Что за сук он имел в виду, неясно. Впрочем, деятели вроде Грибачева, Серебровской немедленно растолковали по-своему – хватит, довольно ваших «оттепелей», довольно заискивать перед молодыми.
В другой раз во время выступления Евтушенко произошел любопытный казус. Евтушенко стал защищать Эрнста Неизвестного: он фронтовик, хорошо воевал, он талантливый скульптор, он всей душой советский человек и т. д.
Хрущев прерывает его:
– Горбатого могила исправит!
Евтушенко взорвался:
– Сколько можно исправлять могилами! Хватит!
Меня это восхитило – одернуть генерального секретаря компартии, да еще прилюдно, в зале заседаний, в обстановке проработки, – это было поступком!
Тут же выступил поэт Александр Прокофьев, наш ленинградец, возмутился тем, что позволяет себе Евтушенко, как можно таким тоном разговаривать с генеральным секретарем, да кто он такой, да что он себе позволяет…
Хрущев встрепенулся, удивленно спросил: а что, собственно, случилось, идет нормальное обсуждение, каждый высказывается.
Это был ловкий, можно сказать, мудрый ход: поскольку он сразу на слова Евтушенко не сумел возразить, лучше всего было дать понять, что все говорят свободно. Да и чем он мог отпарировать точную реплику Евтушенко. Хрущев был остроумен, находчив, был хороший полемист, и тут, надо признать, он сумел выйти из положения.
Обозначился довольно четкий раздел молодых и немолодых. Аксенов, Вознесенский, Евтушенко, Голицын, Неизвестный – все они забирали себе читателей, зрителей, славу, им помогала, их воодушевляла борьба с культом личности, XX съезд, то есть то, что начал Хрущев, и получалось, что он же громил их.
Напугали кремлевскую публику венгерские события.

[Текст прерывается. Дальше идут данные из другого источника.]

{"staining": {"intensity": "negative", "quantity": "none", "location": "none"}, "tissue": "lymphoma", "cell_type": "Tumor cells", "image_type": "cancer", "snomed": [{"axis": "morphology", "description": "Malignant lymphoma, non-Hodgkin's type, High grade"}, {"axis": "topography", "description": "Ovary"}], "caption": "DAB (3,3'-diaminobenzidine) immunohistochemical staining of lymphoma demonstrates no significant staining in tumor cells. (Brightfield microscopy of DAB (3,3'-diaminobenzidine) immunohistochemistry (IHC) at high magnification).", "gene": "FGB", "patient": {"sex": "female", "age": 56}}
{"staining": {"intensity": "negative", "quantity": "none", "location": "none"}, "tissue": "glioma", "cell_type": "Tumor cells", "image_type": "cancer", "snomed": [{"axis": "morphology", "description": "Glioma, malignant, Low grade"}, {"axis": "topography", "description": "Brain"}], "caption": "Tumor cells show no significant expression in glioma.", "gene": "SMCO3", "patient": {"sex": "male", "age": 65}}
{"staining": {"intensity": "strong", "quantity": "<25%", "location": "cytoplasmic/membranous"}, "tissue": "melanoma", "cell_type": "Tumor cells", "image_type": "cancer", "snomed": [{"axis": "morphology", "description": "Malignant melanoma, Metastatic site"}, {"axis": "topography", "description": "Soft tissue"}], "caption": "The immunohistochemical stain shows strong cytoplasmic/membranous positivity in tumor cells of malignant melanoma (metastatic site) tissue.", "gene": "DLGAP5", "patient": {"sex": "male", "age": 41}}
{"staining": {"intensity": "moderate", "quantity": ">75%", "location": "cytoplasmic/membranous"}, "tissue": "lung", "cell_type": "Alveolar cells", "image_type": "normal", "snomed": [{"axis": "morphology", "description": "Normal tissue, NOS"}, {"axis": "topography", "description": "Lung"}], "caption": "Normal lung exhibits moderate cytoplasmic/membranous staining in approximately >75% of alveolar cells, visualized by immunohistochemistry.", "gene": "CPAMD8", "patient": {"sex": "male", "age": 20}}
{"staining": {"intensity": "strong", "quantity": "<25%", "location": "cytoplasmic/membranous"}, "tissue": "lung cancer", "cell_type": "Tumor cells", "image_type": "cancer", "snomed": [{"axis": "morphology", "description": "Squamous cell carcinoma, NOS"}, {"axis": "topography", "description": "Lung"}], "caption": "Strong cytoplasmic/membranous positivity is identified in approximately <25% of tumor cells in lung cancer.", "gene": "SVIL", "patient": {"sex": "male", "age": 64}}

Сталинисты тотчас связали их с молодыми писателями, поэтами, творческой интеллигенцией – вот откуда идет крамола. Затрубили горнисты, забили барабаны, и пошла расправа со своими соперниками, противниками, со всем новым, от чего так надежно защищал их прежний режим сталинской идеологии.
Такой художник, как Владимир Серов, мог заявить Хрущеву, что абстракционизм – это идеологически враждебное направление, оно угрожает советскому строю, что картины Фалька были выставлены в Манеже не случайно, ох не случайно: специально показать – вот, мол, где столбовая дорога нашего искусства.
Еще две цитатные записи сохранились:
«Возможны ошибки в будущем, ну и что же? Не управлять – это будет джаз».
«Живи и давай жить другим – это я не признаю. Вы бы нас не пригласили на это заседание, а мы вас пригласили».
Про джаз он часто повторял: «Джаз колики у меня вызывал».
И раздавался услужливый смех.
«А вот Глинка – слезы радости». И в ответ усиленно кивали. Была категория кивальщиков, кивали напоказ, преданно, чтобы генсек увидел.
«Джаз – негры изобрели. А я родился в русской деревне. Почему мы должны брать на вооружение джаз?»
Историк Сергей Мироненко, ведая государственным архивом России, ни на одной из правительственных бумаг не видел собственноручной резолюции Хрущева, ни одного письма, им написанного, ни конспекта, ни-че-го. Только подписи. Все остальное диктовал своим помощникам. У Мироненко сложилось мнение, что Хрущев был безграмотен. Забавно, но безграмотность, возможно, придавала ему решимости, наглости. В природном уме, юморе ему не откажешь. Ленина не изучал, Сталина тоже. Несколько заученных цитат, остальное смекалка. В русской истории его можно сравнить с Меншиковым, тоже, видимо, малограмотным. Меншиков был умница, смельчак, и Никита Хрущев тоже ведь отчаянный, сместить Берию в те времена, поставить его к стенке – тут либо грудь в крестах, либо голова в кустах.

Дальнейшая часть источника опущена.